Re: ESWC2018 poster&demo - notification for paper 242

Hi Leyla

These reviews tell us to speak to bioschemas in its own right 

Carole 

Sent from my iPhone by
Professor Carole Goble
The University of Manchester
UK

> On 16 Apr 2018, at 13:39, ljgarcia <ljgarcia@ebi.ac.uk> wrote:
> 
> Dear all,
> 
> Unfortunately, the poster submission for eswc was not accepted.
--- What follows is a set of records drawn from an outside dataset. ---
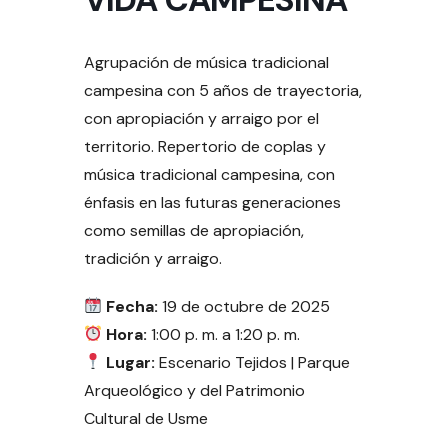
Agrupación de música tradicional
campesina con 5 años de trayectoria,
con apropiación y arraigo por el
territorio. Repertorio de coplas y
música tradicional campesina, con
énfasis en las futuras generaciones
como semillas de apropiación,
tradición y arraigo.
Fecha:
19 de octubre de 2025
Hora:
1:00 p. m. a 1:20 p. m.
Lugar:
Escenario Tejidos | Parque
Arqueológico y del Patrimonio
Cultural de Usme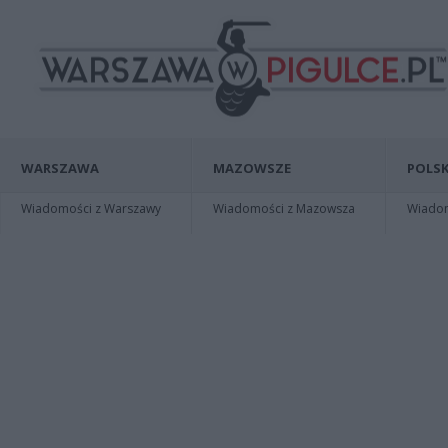
WARSZAWA
MAZOWSZE
POLSK
Wiadomości z Warszawy
Wiadomości z Mazowsza
Wiadomo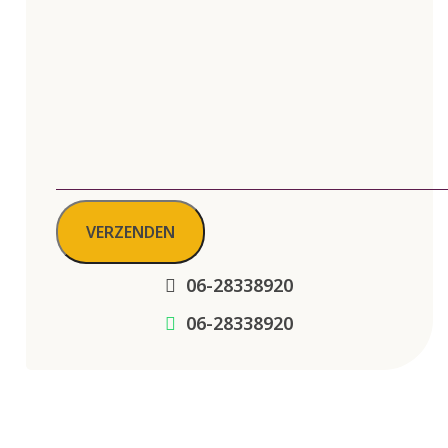
VERZENDEN
06-28338920
06-28338920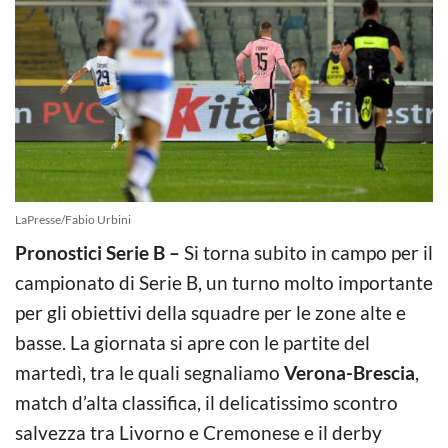
LaPresse/Fabio Urbini
Pronostici Serie B –
Si torna subito in campo per il
campionato di Serie B, un turno molto importante
per gli obiettivi della squadre per le zone alte e
basse. La giornata si apre con le partite del
martedì, tra le quali segnaliamo
Verona-Brescia
,
match d’alta classifica, il delicatissimo scontro
salvezza tra Livorno e Cremonese e il derby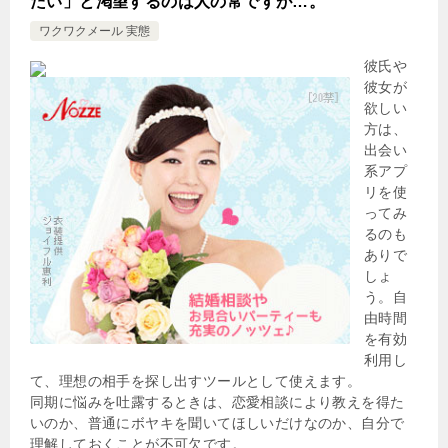
たい」と渇望するのは人の常ですが…。
ワクワクメール 実態
彼氏や
彼女が
欲しい
方は、
出会い
系アプ
リを使
ってみ
るのも
ありで
しょ
う。自
由時間
を有効
利用し
て、理想の相手を探し出すツールとして使えます。
同期に悩みを吐露するときは、恋愛相談により教えを得た
いのか、普通にボヤキを聞いてほしいだけなのか、自分で
理解しておくことが不可欠です。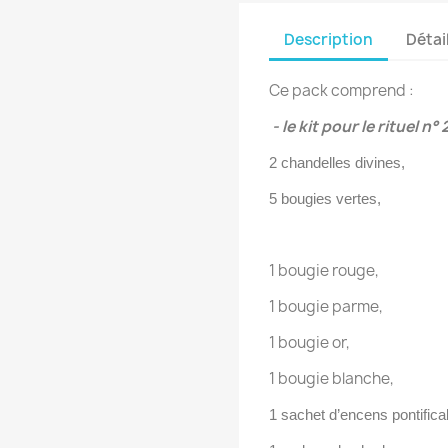
Description
Détai
Ce pack comprend :
- le kit pour le rituel n° 2
2 chandelles divines,
5 bougies vertes,
1 bougie rouge,
1 bougie parme,
1 bougie or,
1 bougie blanche,
1 sachet d’encens pontifica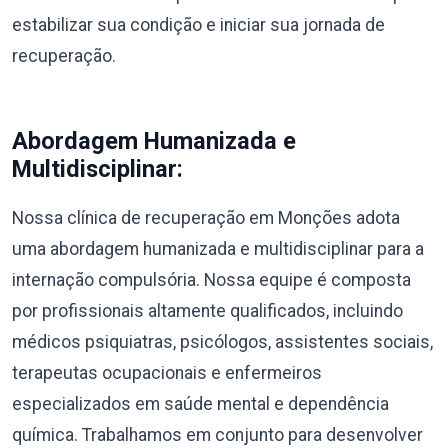
estabilizar sua condição e iniciar sua jornada de
recuperação.
Abordagem Humanizada e
Multidisciplinar:
Nossa clínica de recuperação em Monções adota
uma abordagem humanizada e multidisciplinar para a
internação compulsória. Nossa equipe é composta
por profissionais altamente qualificados, incluindo
médicos psiquiatras, psicólogos, assistentes sociais,
terapeutas ocupacionais e enfermeiros
especializados em saúde mental e dependência
química. Trabalhamos em conjunto para desenvolver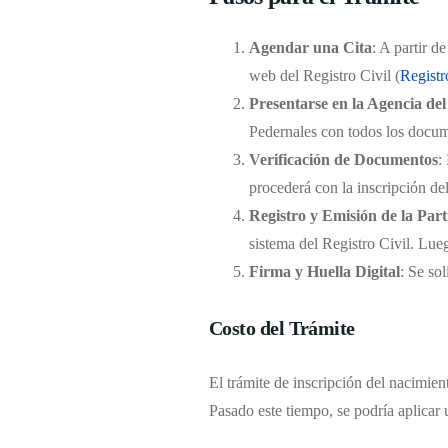
Agendar una Cita
: A partir d
web del Registro Civil (
Registr
Presentarse en la Agencia del
Pedernales con todos los docume
Verificación de Documentos
:
procederá con la inscripción de
Registro y Emisión de la Par
sistema del Registro Civil. Lueg
Firma y Huella Digital
: Se sol
Costo del Trámite
El trámite de inscripción del nacimient
Pasado este tiempo, se podría aplicar 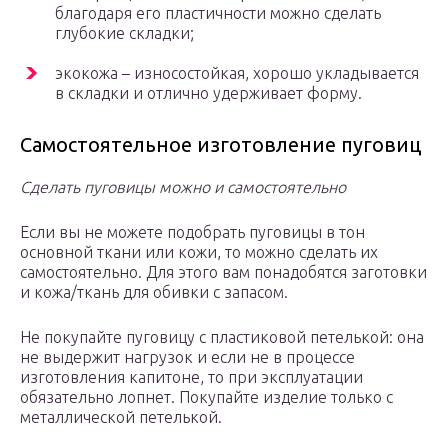
благодаря его пластичности можно сделать
глубокие складки;
экокожа – износостойкая, хорошо укладывается
в складки и отлично удерживает форму.
Самостоятельное изготовление пуговиц
Сделать пуговицы можно и самостоятельно
Если вы не можете подобрать пуговицы в тон
основной ткани или кожи, то можно сделать их
самостоятельно. Для этого вам понадобятся заготовки
и кожа/ткань для обивки с запасом.
Не покупайте пуговицу с пластиковой петелькой: она
не выдержит нагрузок и если не в процессе
изготовления капитоне, то при эксплуатации
обязательно лопнет. Покупайте изделие только с
металлической петелькой.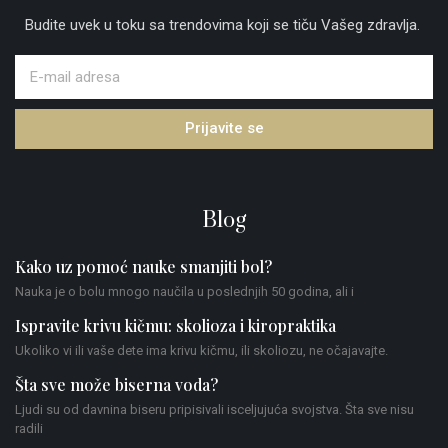
Budite uvek u toku sa trendovima koji se tiču Vašeg zdravlja.
Prijavite se
Blog
Kako uz pomoć nauke smanjiti bol?
Nauka je o bolu mnogo naučila u poslednjih 50 godina, ali i
Ispravite krivu kičmu: skolioza i kiropraktika
Ukoliko vi ili vaše dete ima krivu kičmu, ili skoliozu, ne očajavajte.
Šta sve može biserna voda?
Ljudi su od davnina biseru pripisivali isceljujuća svojstva. Šta sve nisu
radili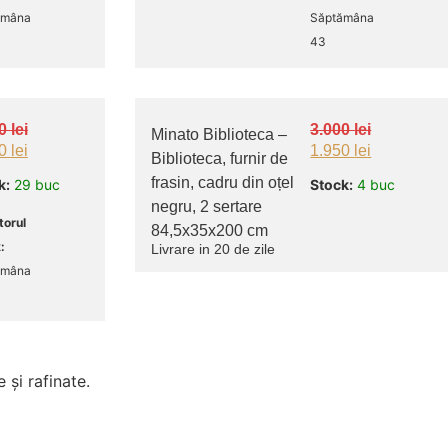
ămâna
Săptămâna
43
80
lei
3.000
lei
Minato Biblioteca –
70
lei
1.950
lei
Biblioteca, furnir de
frasin, cadru din oțel
k:
29 buc
Stock:
4 buc
negru, 2 sertare
orul
84,5x35x200 cm
:
Livrare in 20 de zile
ămâna
 și rafinate.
Still, from the reviews, I would say Bioschemas is getting attention and recognition as a valuable contribution.
> 
> Regards,
> 
> -------- Original Message --------
> Subject: ESWC2018 poster&demo - notification for paper 242
> Date: 2018-04-12 19:36
> From: ESWC2018 <eswc2018@easychair.org>
> To: Leyla Jael García Castro <ljgarcia@ebi.ac.uk>
> 
> Dear Leyla Jael,
> We regret to inform you that your contribution
> How the research community can benefit from schema.org
> could not been accepted for the ESWC2018 Posters and Demos session at this time.
> We hope that you find reviewers’ feedback helpful for your future work.
> 
> Bests,
> Anna Lisa Gentile, IBM Research Almaden, US <annalisa.gentile@ibm.com>
> Andrea Giovanni Nuzzolese, STLab, ISTC-CNR, Italy <andrea.nuzzolese@istc.cnr.it>
> https://2018.eswc-conferences.org
> 
> 
> ----------------------- REVIEW 1 ---------------------
> PAPER: 242
> TITLE: How the research community can benefit from schema.org
> AUTHORS: Leyla Jael García Castro and  Bioschemas Community
> 
> Overall evaluation and score: 2 (reject)
> Open Reviewing Opting Out: yes
> 
> ----------- Overall evaluation and score -----------
> The paper is well written and addresses an important problem of reuse of semantic  markup and schema discoverability. Howewer, this paper almost completely lacks any novelty or even a technical element. It reads like an advertisement for schema.org aimed at the general public. It is unclear from the paper what is the relation between http://bioschemas.org to schema.org. I am wondering if the paper should not actually be about http://bioschemas.org rather than schema.org?
> 
> 
> ----------------------- REVIEW 2 ---------------------
> PAPER: 242
> TITLE: How the research community can benefit from schema.org
> AUTHORS: Leyla Jael García Castro and  Bioschemas Community
> 
> Overall evaluation and score: 3 (weak accept)
> Open Reviewing Opting Out: no
> 
> ----------- Overall evaluation and score -----------
> The paper discusses benefits and limitations that can be perceived by the research community through the use of microdata of schema.org for annotating web resources. The experience of bioschemas.org is illustrated to show the possible concrete contribution of microdata to the research community.
> 
> Pros: The topic addressed in the paper is interesting and appropriate for ESWC.
> 
> Cons: Technical and experimental support to the paper claims are limited. In the present form, the paper is a naive presentation of author opinions/feelings based on a limited (even if encouraging) experience. Some experimental data would be appreciated to show the concrete benefits of adopting microdata in a research context in comparison with a traditional approach.
> 
> 
> ----------------------- REVIEW 3 ---------------------
> PAPER: 242
> TITLE: How the research community can benefit from schema.org
> AUTHORS: Leyla Jael García Castro and  Bioschemas Community
> 
> Overall evaluation and score: 1 (strong reject)
> Open Reviewing Opting Out: no
> 
> ----------- Overall evaluation and score -----------
> How the research community can benefit from schema.org
> 
> The paper generally discusses advantages and drawbacks of using schema.org. The need for effective search engines for research datasets is emphasized. Discoverability problems stem from the lack of metadata, therefore the authors argue that schema.org can be applied as a remedy.
> The problem is important and relevant but the approach in the paper does not introduce anything new. The authors point at missing vocabularies at schema.org, which can be extended in various ways. The paper missed the opportunity to present Bioschemas; it could be a nice addition for the ESWC conference as a poster.
> Minor comments:
> •    The authors mention the RDFa as a way to embed semantic content in HTML but the example given is in Microdata. Moreover, “100 years of solitude” is not a book but a title of the book.